Work to complete: Exactly as they appear, copy the lines from the one holding "Жених ласков" through the end of the records, leaving pictures out.

Records shown:

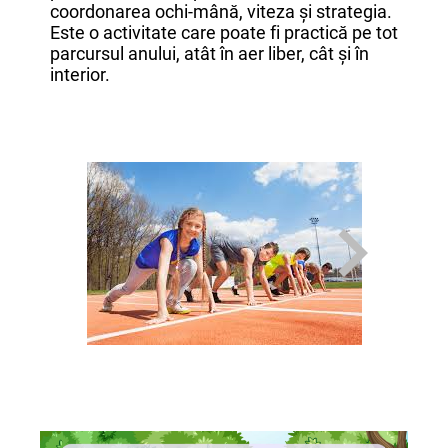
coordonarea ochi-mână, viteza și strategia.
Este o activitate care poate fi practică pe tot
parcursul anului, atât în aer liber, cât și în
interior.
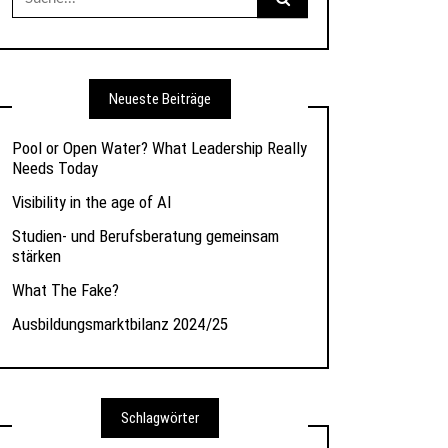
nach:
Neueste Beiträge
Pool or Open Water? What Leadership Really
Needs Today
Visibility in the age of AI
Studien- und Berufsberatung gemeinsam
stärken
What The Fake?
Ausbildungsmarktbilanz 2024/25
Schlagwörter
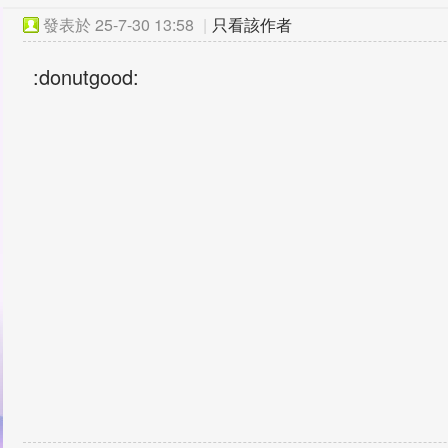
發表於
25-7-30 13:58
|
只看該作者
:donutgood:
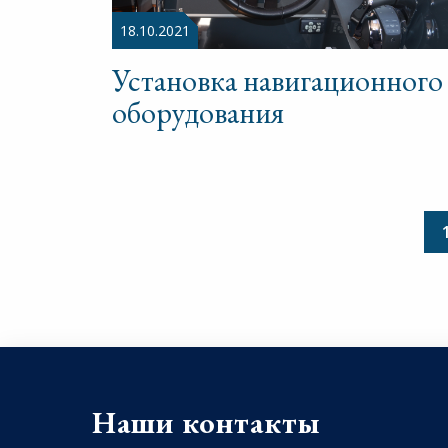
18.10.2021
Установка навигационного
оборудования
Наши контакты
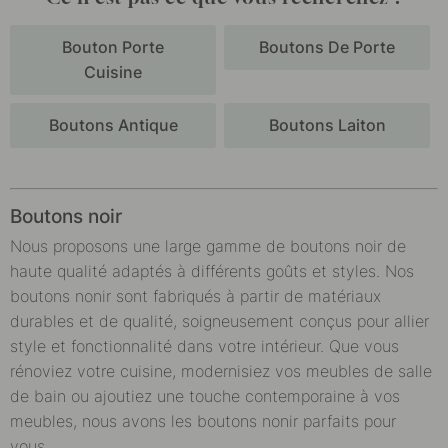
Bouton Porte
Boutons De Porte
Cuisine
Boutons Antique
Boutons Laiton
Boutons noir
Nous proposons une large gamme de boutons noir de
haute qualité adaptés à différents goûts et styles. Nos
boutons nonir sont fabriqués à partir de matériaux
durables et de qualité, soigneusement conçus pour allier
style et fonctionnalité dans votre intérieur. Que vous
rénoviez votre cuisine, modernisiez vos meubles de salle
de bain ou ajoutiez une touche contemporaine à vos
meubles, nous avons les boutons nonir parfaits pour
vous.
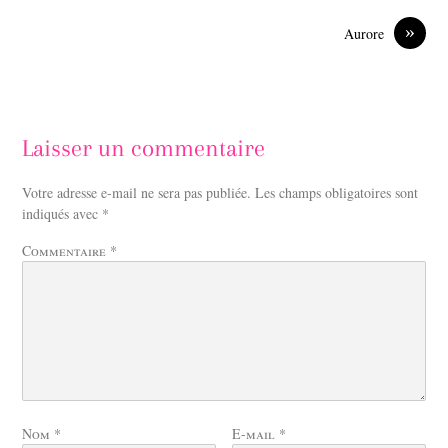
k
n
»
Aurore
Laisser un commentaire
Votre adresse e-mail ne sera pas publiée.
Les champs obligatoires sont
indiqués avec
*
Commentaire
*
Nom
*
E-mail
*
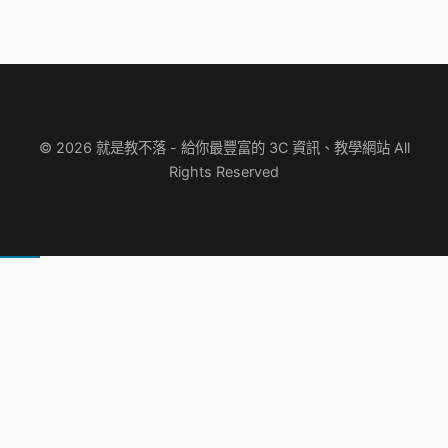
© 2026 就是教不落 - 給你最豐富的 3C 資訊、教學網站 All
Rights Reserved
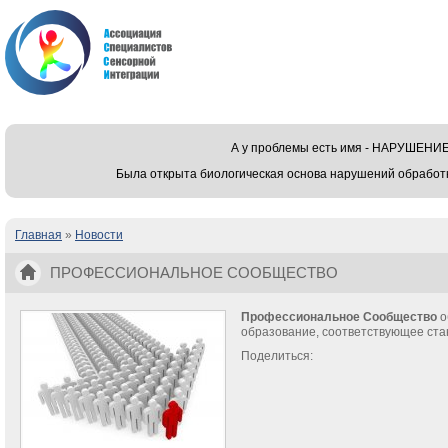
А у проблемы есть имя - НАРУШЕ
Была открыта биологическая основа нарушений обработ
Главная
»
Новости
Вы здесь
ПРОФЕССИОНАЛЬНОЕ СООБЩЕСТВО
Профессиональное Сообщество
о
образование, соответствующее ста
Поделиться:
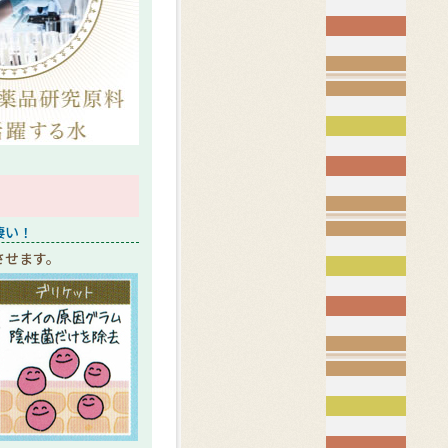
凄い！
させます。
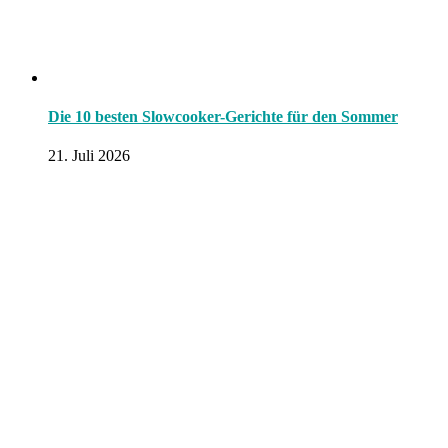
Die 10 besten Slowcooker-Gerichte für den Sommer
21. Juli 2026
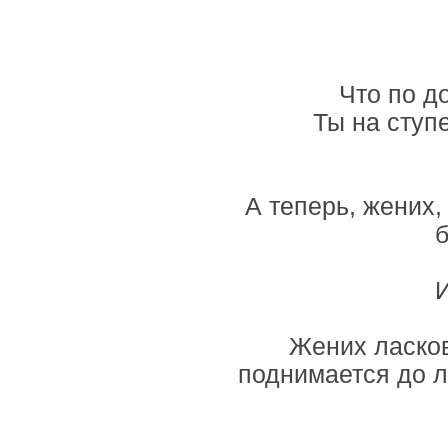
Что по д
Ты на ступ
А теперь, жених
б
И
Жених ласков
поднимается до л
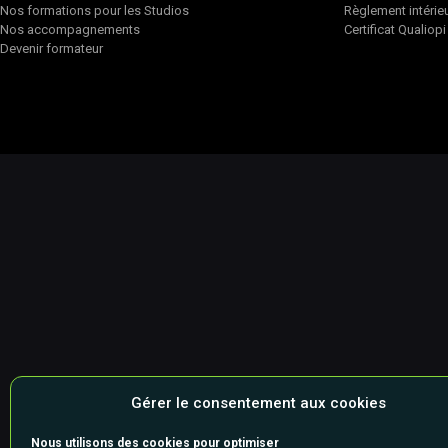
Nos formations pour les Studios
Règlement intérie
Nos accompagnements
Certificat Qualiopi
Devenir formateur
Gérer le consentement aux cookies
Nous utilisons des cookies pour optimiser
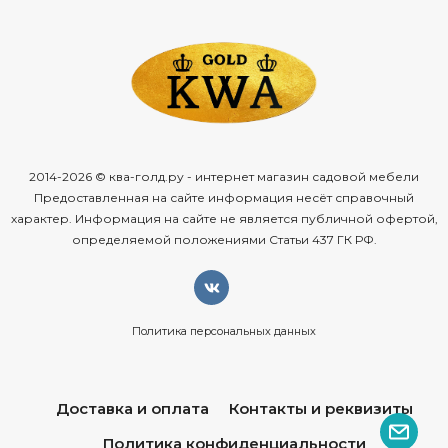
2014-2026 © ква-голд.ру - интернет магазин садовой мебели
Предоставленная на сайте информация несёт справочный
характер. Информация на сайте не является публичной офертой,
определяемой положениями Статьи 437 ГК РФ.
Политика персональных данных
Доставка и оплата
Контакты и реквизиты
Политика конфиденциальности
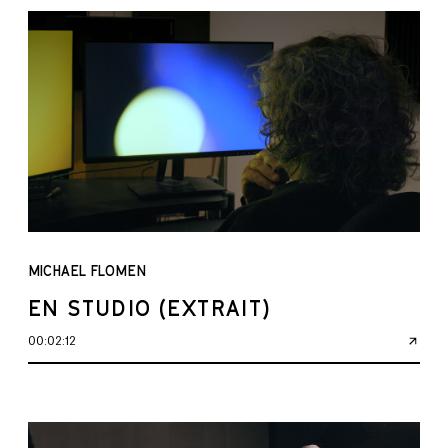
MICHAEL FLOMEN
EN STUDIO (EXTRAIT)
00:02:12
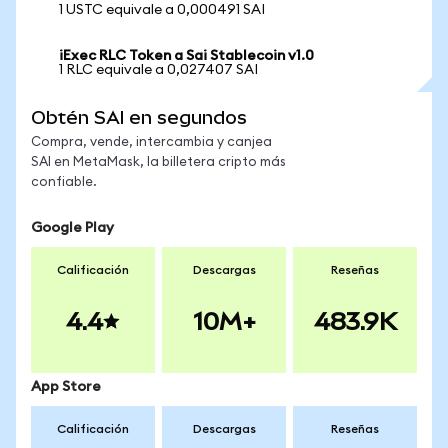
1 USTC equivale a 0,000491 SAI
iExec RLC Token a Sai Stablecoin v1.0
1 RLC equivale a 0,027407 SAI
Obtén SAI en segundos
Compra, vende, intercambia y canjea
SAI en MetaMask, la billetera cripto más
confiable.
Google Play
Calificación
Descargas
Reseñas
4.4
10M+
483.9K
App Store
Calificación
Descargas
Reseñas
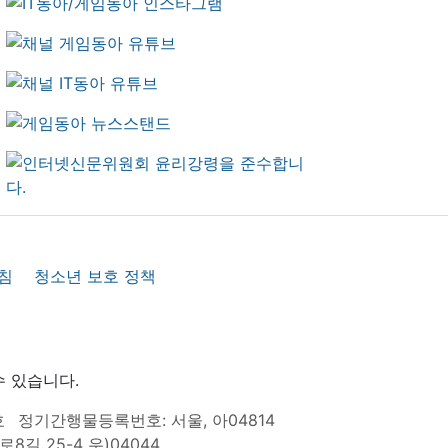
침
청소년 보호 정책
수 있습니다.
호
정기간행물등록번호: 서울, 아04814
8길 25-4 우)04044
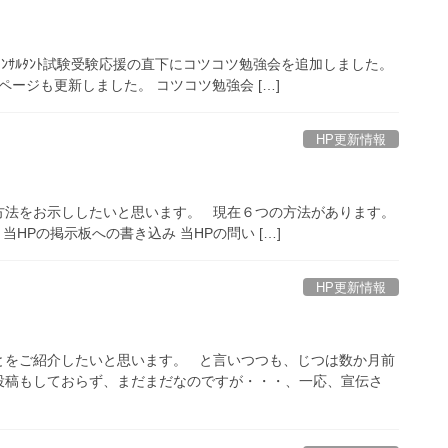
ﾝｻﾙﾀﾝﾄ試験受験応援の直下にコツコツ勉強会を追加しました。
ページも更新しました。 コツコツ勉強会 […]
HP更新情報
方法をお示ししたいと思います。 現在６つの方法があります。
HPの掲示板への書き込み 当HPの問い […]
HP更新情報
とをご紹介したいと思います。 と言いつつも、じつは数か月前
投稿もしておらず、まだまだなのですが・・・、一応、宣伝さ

Task output:
Жених ласков
поднимается до л
Nos formations pour les Studios
Règlement intérie
Nos accompagnements
Certificat Qualiopi
Devenir formateur
Gérer le consentement aux cookies
Nous utilisons des cookies pour optimiser
2014-2026 © ква-голд.ру - интернет магазин садовой мебели
Предоставленная на сайте информация несёт справочный
характер. Информация на сайте не является публичной офертой,
определяемой положениями Статьи 437 ГК РФ.
Политика персональных данных
Доставка и оплата
Контакты и реквизиты
Политика конфиденциальности
MICHAEL FLOMEN
EN STUDIO (EXTRAIT)
00:02:12
1 USTC equivale a 0,000491 SAI
iExec RLC Token a Sai Stablecoin v1.0
1 RLC equivale a 0,027407 SAI
Obtén SAI en segundos
Compra, vende, intercambia y canjea
SAI en MetaMask, la billetera cripto más
confiable.
Google Play
Calificación
Descargas
Reseñas
4.4
10M+
483.9K
App Store
Calificación
Descargas
Reseñas
침
청소년 보호 정책
수 있습니다.
호
정기간행물등록번호: 서울, 아04814
8길 25-4 우)04044
ﾝｻﾙﾀﾝﾄ試験受験応援の直下にコツコツ勉強会を追加しました。
ページも更新しました。 コツコツ勉強会 […]
HP更新情報
方法をお示ししたいと思います。 現在６つの方法があります。
HPの掲示板への書き込み 当HPの問い […]
HP更新情報
とをご紹介したいと思います。 と言いつつも、じつは数か月前
投稿もしておらず、まだまだなのですが・・・、一応、宣伝さ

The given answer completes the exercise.